PeonyTime · 14/08/2021 16:08

Shortest possible time line is visit Sunday, positive test Wednesday?
No need to isolate. Its 48 hrs beforehand, which stretching things slightly is Monday and Tuesday for close contact to be considered.

I personally would be careful, but not isolating.

MRex · 14/08/2021 16:16

There isn't only an option of legal isolation requirement (no walks, no shops etc) versus flit about like it's 2019. The option OP and others suggested, was getting a test and being a bit careful around vulnerable people. That's getting on with life while being careful toward others.

MRex · 14/08/2021 16:16

That was to @greenweepingwillow, not @PeonyTime.

HarveySchlumpfenburger · 14/08/2021 16:32

@crimblecrumblez

Thanks all. Tbh I wasn't even saying to her that she needed to test or isolate, just that it would be sensible to be a bit more cautious given she didn't even seem to have all the facts to know whether she should test or not. Was like speaking to a brick wall though. I appreciate I'm a lot more covid cautious than most people still but given her social circle includes a lot of elderly and vulnerable people I was surprised she was just going about her day as normal given its likely DN has it and he was in her house a couple of days before a positive LFT.
But he wasn’t in her house for a couple of days before an LFT. He was in the house 4 days before his positive LFT. And, the person he caught it from doesn’t even seem to have tested positive by the time your DN was in your DM’s house.

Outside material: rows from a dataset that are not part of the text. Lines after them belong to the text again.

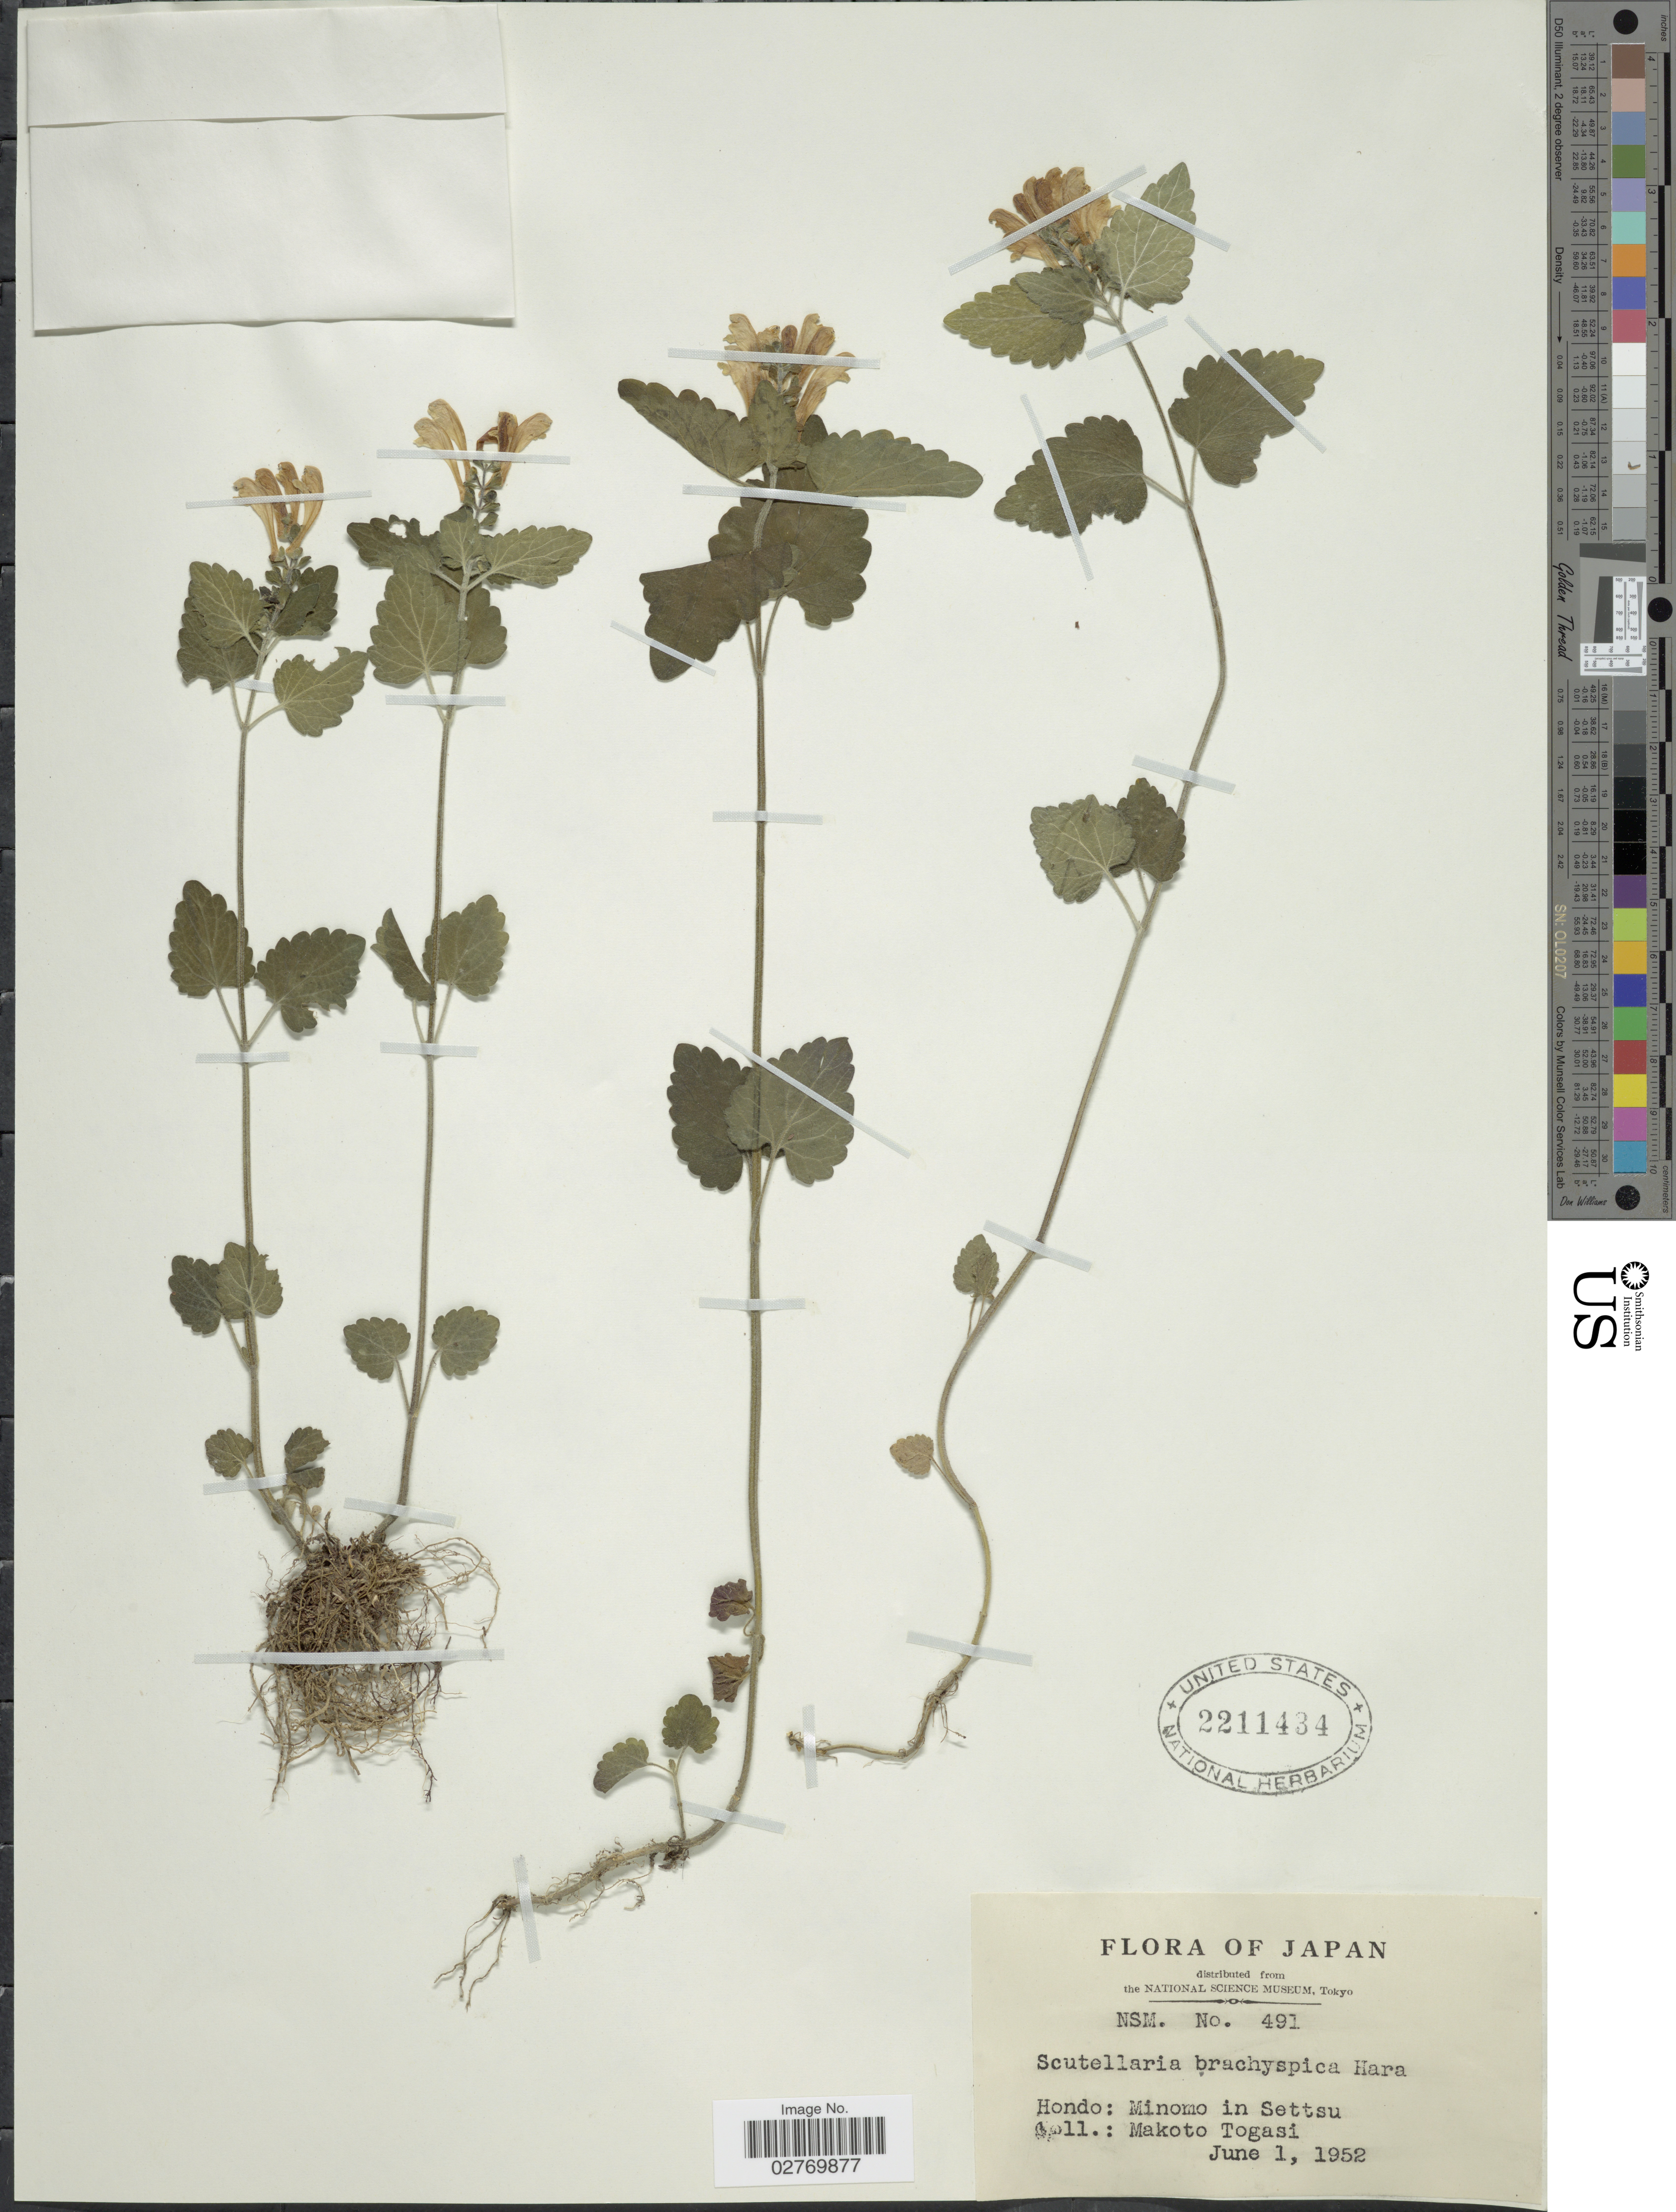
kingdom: Plantae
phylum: Tracheophyta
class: Magnoliopsida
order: Lamiales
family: Lamiaceae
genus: Scutellaria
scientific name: Scutellaria brachyspica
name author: Nakai & H. Hara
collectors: M. Togasi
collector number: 491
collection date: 1952-06-01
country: Japan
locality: Hondo: Minomo in Settsu.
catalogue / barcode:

Even if she’s got the days of the LFTs the wrong way round it was 3 days. Do you know if the friend test because he was symptomatic?

Iamclaracowbell · 14/08/2021 16:59

@RafaIsTheKingOfClay no idea and neither has she. So it's all a bit vague, which is why I was suggesting she err on the side of caution. I can see from the comments above that perhaps under the rules she wasn't required to do anything specific but she hadn't worked that out for herself or even thought about it, her response was basically that one of DNs tests was negative so he probably doesn't have it anyway and that she wasnt going to give it any further consideration.

HarveySchlumpfenburger · 14/08/2021 17:10

Yeah. I definitely don’t agree with that way of thinking. And I assume DN isn’t isolating if they’re just going with pretending he doesn’t have it.

But based on what you have said, I don’t think you need to worry too much that she’s going to be spreading covid. Especially if he got the -ve then the +ve and not the other way around.